(MATERIAL FOR THIS TASK):
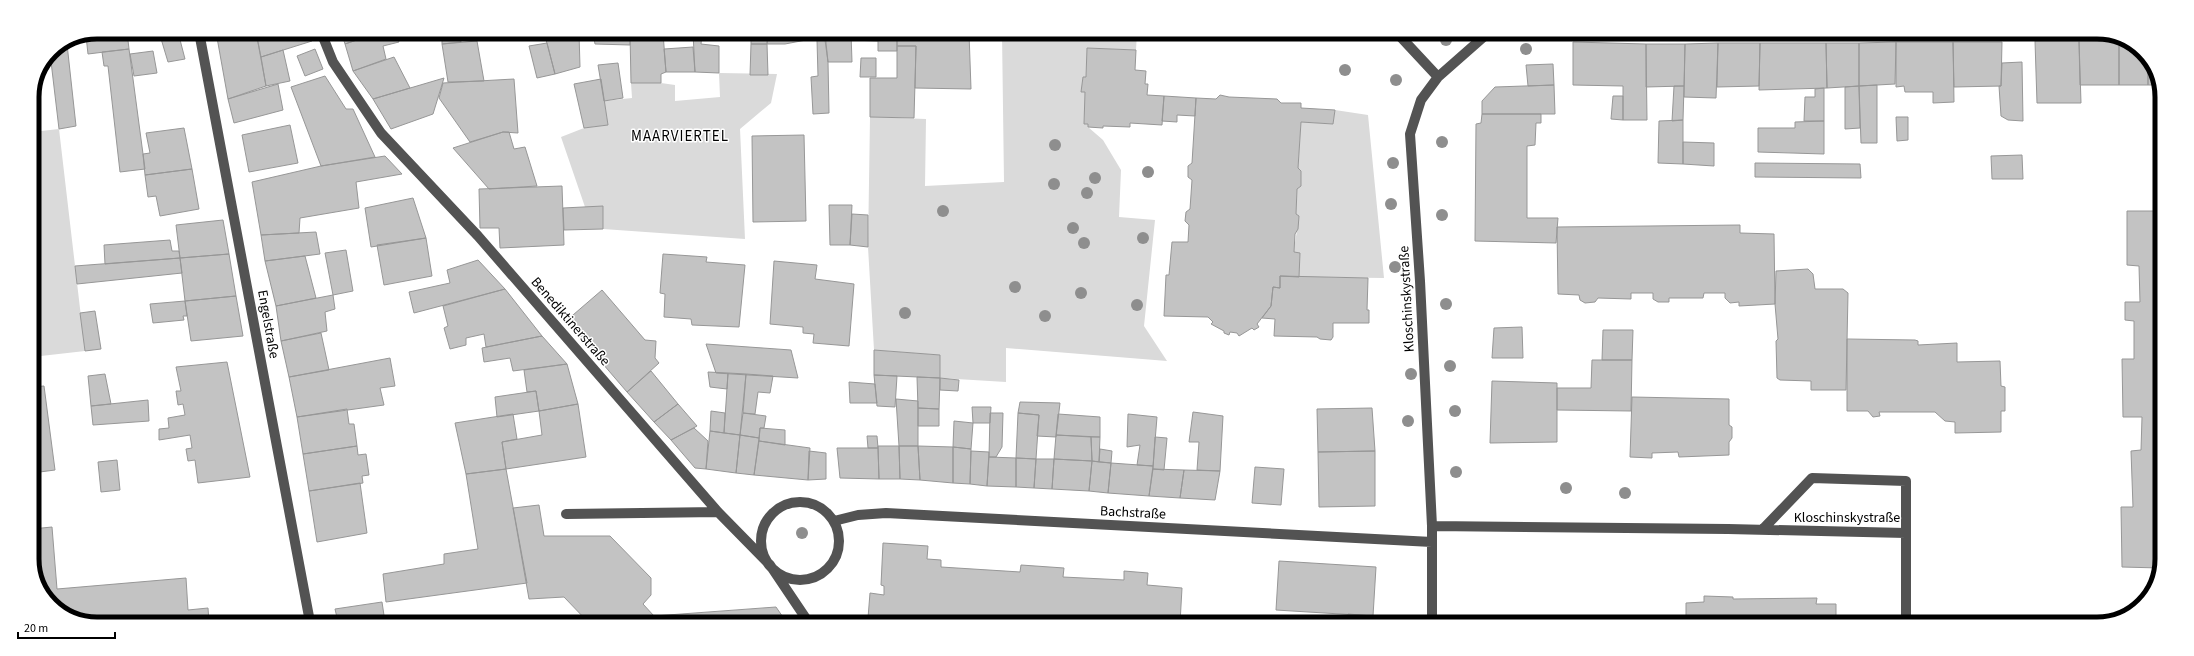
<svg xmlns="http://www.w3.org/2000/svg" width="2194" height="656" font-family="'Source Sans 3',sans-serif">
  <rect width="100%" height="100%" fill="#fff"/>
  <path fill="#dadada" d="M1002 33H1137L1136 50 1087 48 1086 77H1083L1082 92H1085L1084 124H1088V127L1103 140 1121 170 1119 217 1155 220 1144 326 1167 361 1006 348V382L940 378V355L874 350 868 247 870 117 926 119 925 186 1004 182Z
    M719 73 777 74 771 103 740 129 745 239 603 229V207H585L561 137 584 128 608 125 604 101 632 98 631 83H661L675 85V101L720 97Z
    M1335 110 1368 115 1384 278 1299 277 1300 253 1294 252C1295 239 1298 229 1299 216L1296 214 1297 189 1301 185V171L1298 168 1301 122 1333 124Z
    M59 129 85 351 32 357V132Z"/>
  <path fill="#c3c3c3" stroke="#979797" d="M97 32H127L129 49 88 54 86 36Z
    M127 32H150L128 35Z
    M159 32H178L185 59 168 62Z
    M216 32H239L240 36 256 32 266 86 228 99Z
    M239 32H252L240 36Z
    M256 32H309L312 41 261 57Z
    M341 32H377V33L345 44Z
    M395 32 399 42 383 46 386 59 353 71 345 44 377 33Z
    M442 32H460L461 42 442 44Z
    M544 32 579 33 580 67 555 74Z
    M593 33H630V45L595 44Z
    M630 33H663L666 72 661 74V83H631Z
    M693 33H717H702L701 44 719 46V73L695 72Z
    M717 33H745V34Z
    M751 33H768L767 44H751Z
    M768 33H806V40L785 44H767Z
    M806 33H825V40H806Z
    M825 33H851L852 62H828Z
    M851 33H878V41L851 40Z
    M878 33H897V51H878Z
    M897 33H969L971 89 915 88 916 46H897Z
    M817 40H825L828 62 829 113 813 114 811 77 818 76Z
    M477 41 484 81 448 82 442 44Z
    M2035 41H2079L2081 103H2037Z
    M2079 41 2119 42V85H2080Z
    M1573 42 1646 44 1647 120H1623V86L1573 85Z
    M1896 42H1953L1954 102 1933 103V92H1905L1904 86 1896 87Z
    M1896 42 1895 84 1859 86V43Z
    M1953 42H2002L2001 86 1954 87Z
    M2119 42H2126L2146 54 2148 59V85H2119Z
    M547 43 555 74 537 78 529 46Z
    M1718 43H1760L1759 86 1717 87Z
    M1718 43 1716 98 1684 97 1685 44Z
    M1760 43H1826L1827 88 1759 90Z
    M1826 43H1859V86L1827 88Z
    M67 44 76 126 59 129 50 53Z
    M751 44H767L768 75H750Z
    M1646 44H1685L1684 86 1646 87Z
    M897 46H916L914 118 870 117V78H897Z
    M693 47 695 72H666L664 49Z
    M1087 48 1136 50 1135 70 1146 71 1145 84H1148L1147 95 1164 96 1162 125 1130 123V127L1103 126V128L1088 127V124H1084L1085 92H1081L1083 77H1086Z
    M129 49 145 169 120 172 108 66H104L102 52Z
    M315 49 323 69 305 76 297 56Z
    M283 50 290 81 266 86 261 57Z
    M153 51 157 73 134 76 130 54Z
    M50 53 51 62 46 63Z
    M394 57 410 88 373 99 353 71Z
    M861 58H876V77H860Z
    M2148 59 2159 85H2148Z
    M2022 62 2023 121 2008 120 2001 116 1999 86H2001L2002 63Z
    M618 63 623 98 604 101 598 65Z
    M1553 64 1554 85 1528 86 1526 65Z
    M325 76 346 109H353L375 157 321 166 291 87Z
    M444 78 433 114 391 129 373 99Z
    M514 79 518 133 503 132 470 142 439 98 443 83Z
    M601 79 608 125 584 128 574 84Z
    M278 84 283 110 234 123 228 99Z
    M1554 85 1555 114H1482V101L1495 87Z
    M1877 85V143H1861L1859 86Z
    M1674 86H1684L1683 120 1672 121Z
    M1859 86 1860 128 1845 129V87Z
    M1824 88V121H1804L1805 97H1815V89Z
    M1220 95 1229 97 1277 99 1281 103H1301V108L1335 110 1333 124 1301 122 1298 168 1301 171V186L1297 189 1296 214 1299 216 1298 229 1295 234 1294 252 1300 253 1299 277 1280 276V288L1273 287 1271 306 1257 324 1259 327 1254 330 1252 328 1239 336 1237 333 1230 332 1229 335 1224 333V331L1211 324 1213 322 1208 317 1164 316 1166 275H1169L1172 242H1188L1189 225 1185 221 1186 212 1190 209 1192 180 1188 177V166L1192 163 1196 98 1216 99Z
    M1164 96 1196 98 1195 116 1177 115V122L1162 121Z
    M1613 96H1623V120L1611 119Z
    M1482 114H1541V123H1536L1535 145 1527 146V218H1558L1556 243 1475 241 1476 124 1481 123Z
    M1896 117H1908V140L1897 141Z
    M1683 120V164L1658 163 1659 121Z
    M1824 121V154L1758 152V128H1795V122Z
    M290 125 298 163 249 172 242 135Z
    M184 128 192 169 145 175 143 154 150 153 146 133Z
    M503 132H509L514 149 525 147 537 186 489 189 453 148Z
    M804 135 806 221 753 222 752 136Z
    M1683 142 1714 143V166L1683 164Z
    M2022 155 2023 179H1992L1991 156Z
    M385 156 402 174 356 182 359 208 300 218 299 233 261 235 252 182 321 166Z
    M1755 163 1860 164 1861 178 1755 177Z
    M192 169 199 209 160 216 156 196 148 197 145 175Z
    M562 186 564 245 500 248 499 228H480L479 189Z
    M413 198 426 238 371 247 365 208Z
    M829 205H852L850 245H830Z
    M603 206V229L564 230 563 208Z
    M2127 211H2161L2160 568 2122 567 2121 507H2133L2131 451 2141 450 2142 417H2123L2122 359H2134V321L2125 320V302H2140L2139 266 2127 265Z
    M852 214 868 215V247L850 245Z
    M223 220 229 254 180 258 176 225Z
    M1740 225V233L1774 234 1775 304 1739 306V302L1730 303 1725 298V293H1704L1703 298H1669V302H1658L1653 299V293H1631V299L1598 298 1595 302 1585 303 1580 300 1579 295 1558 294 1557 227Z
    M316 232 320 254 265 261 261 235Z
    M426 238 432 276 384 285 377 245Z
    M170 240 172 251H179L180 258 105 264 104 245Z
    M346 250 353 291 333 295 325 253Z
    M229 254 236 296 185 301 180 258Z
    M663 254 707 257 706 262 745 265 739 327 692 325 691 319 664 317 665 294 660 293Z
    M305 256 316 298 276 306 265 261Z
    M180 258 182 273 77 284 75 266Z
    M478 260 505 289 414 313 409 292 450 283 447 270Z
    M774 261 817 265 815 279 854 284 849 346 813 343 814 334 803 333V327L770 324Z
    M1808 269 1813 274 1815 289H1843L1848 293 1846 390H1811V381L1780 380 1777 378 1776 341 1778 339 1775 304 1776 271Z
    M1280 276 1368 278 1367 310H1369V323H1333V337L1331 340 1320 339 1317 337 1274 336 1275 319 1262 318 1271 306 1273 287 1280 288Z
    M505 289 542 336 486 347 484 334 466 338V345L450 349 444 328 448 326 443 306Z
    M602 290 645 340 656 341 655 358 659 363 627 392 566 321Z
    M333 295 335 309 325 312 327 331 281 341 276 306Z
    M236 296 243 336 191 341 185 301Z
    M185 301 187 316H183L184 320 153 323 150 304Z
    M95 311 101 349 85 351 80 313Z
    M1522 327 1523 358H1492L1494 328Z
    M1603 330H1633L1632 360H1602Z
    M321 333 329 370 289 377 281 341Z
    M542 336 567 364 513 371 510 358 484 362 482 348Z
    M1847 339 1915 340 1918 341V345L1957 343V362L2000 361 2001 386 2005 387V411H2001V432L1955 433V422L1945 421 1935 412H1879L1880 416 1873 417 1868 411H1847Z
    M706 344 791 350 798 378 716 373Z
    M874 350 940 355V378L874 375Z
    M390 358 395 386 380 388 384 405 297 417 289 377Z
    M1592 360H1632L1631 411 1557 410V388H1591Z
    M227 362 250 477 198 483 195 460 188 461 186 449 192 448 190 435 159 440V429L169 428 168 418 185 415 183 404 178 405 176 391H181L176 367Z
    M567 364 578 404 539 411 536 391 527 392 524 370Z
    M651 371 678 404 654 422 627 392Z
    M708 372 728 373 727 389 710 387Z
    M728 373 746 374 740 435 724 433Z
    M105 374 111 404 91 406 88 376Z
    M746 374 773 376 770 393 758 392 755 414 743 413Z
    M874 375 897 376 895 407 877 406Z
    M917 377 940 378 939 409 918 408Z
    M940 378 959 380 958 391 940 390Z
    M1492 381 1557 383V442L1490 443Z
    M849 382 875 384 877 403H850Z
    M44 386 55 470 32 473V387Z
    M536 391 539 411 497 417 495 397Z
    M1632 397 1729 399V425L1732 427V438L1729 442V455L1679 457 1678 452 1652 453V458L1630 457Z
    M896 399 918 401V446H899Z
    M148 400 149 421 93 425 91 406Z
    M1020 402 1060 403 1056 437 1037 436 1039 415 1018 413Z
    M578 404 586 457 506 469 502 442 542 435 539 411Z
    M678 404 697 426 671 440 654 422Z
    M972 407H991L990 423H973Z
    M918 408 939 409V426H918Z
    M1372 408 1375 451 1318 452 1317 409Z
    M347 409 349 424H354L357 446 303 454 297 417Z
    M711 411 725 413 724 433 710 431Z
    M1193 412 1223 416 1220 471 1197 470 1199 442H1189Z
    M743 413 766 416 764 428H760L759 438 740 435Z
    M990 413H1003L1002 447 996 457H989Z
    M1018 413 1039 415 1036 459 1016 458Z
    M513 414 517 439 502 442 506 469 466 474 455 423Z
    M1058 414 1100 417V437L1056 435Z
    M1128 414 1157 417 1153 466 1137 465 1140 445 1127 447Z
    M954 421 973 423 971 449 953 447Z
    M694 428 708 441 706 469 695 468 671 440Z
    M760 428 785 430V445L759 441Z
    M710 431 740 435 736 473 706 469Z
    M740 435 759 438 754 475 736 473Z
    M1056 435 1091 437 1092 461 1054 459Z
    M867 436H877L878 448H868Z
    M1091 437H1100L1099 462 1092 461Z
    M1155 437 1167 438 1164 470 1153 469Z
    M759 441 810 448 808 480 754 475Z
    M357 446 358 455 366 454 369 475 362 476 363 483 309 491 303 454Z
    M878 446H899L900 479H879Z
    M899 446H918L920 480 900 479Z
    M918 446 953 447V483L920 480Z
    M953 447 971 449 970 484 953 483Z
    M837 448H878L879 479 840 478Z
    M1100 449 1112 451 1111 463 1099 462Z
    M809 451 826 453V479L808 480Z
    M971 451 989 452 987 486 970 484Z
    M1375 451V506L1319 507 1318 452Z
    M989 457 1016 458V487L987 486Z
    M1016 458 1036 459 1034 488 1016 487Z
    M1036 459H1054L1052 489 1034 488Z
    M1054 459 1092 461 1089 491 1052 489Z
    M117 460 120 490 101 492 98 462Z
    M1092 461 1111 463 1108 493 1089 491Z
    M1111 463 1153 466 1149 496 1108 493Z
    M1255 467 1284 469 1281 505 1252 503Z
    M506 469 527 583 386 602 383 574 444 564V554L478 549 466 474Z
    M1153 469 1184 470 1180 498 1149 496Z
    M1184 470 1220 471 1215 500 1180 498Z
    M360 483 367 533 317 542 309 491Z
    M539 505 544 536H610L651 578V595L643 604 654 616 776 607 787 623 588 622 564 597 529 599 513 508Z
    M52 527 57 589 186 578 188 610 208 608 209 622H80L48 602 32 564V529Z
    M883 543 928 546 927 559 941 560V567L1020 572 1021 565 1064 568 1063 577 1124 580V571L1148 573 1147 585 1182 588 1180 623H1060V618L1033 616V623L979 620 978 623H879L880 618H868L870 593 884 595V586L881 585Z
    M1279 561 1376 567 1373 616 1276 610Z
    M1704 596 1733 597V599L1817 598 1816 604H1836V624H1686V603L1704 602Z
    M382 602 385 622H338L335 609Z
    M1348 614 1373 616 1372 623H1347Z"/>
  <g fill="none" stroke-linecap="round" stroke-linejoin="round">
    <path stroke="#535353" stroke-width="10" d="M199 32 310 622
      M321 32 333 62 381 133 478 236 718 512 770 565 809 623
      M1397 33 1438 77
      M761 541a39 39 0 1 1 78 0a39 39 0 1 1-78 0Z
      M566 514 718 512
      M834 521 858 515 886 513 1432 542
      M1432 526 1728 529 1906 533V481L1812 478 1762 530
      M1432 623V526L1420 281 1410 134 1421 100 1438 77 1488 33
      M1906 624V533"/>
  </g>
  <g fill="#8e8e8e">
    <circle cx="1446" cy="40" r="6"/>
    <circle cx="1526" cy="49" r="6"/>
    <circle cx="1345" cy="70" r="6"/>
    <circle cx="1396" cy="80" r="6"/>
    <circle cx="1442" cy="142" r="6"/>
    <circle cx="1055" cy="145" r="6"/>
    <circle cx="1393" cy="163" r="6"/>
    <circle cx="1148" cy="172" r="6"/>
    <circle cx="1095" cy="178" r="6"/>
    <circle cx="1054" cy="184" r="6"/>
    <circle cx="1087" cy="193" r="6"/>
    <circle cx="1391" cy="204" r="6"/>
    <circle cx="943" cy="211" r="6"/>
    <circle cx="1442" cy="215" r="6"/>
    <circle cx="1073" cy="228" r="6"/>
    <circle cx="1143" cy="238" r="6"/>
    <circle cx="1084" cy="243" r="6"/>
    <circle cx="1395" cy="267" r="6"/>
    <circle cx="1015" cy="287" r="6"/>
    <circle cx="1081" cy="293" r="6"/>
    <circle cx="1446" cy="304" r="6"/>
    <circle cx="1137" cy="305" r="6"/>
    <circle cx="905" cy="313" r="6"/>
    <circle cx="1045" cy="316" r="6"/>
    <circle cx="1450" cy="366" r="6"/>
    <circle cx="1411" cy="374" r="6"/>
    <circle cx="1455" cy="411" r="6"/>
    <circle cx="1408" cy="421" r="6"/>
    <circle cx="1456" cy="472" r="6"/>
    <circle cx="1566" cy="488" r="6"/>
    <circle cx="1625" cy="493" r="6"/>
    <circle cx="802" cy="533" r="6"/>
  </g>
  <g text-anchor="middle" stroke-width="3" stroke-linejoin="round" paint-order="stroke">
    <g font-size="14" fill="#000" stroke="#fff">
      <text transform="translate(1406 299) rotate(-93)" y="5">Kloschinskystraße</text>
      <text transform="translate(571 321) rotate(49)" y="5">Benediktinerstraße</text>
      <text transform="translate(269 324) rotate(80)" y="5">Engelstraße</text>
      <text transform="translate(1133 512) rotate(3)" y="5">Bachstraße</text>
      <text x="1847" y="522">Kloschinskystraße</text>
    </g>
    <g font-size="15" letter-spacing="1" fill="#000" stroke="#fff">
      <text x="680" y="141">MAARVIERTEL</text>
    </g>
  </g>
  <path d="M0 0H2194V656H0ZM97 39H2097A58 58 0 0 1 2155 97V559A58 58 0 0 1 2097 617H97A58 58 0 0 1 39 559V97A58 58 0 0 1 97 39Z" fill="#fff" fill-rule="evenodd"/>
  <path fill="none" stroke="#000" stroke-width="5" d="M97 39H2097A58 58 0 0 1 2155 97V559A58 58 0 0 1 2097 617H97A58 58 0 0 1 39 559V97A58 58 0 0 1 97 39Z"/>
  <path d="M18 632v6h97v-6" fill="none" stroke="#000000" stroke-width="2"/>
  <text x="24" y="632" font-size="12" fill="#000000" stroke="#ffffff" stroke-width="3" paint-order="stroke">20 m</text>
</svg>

==

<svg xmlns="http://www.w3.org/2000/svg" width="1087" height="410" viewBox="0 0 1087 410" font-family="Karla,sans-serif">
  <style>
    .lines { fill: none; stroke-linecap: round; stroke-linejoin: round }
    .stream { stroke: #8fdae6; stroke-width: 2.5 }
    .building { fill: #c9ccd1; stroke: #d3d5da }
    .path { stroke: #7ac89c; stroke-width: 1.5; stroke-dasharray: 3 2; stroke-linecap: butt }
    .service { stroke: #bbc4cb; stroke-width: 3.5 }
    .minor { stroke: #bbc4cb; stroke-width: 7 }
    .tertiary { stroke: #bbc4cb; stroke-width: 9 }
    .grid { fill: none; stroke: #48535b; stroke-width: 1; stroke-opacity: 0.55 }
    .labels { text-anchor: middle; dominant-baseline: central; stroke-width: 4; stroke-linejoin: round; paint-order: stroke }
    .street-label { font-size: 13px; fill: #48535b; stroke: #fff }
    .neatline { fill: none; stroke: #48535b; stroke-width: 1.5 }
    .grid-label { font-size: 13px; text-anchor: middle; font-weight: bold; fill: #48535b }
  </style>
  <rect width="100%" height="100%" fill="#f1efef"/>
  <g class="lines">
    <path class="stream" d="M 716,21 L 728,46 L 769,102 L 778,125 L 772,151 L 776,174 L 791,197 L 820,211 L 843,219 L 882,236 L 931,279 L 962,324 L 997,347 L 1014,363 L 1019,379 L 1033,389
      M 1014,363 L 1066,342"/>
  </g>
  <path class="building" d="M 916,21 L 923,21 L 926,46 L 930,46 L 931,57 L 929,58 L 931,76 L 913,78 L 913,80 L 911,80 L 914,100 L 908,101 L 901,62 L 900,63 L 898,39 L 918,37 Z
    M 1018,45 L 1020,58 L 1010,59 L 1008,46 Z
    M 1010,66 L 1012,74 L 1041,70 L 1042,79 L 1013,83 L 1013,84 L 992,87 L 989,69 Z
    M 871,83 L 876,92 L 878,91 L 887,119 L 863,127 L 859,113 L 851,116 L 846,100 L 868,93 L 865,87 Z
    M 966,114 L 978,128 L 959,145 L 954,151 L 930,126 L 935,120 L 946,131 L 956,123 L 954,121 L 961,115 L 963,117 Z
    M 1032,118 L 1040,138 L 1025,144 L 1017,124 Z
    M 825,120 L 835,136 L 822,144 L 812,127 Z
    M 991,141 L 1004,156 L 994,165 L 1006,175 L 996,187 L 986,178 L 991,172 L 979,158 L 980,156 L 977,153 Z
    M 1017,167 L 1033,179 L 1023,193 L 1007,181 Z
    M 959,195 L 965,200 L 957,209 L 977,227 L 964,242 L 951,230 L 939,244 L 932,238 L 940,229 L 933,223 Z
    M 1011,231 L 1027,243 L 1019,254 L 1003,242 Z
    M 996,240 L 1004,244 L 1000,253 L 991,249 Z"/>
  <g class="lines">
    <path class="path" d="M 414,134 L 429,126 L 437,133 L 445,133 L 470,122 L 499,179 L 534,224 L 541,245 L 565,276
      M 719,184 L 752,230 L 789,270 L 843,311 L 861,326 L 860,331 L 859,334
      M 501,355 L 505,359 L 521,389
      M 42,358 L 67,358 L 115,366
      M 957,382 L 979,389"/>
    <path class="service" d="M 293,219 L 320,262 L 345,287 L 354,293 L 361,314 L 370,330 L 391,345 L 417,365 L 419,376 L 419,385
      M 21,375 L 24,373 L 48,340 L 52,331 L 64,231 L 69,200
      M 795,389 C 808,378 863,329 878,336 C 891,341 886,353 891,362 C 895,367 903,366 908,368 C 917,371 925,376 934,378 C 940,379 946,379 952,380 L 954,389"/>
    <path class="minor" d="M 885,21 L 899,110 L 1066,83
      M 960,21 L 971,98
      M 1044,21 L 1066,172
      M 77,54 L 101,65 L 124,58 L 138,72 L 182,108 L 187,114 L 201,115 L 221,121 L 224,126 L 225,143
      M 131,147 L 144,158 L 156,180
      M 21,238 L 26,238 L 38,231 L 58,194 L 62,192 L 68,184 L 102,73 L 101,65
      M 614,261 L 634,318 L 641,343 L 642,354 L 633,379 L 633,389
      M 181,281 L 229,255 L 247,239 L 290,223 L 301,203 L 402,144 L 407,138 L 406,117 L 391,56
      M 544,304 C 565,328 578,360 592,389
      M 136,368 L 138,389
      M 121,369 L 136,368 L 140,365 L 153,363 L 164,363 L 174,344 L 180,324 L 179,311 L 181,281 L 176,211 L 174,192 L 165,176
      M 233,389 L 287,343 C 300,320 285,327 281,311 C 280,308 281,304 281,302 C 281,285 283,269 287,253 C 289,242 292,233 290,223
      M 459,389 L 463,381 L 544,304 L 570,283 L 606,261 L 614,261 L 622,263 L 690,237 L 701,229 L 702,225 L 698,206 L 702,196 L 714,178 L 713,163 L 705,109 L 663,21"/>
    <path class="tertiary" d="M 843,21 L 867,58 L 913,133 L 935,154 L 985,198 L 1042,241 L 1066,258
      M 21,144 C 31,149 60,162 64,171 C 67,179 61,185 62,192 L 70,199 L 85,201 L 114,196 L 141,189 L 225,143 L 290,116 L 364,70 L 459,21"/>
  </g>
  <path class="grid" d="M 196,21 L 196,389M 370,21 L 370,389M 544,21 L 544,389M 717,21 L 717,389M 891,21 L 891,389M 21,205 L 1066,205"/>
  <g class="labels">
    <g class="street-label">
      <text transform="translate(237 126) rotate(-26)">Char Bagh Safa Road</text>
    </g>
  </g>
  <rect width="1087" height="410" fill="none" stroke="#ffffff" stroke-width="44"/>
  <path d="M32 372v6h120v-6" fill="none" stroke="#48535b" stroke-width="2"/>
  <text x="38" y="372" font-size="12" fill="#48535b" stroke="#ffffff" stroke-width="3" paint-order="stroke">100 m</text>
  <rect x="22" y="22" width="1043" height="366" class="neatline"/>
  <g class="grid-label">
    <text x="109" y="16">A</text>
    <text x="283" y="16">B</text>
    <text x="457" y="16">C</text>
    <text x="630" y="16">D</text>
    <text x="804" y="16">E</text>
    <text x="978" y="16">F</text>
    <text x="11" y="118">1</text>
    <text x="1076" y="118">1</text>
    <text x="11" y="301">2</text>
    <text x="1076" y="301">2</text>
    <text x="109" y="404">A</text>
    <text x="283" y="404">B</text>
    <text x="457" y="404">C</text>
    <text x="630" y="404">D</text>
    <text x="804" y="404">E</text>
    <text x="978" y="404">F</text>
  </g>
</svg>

(EXERCISE DIRECTIONS):
A single figure, please: the number of lines in the data that hold the string "linecap".

(WRITTEN SOLUTION):
3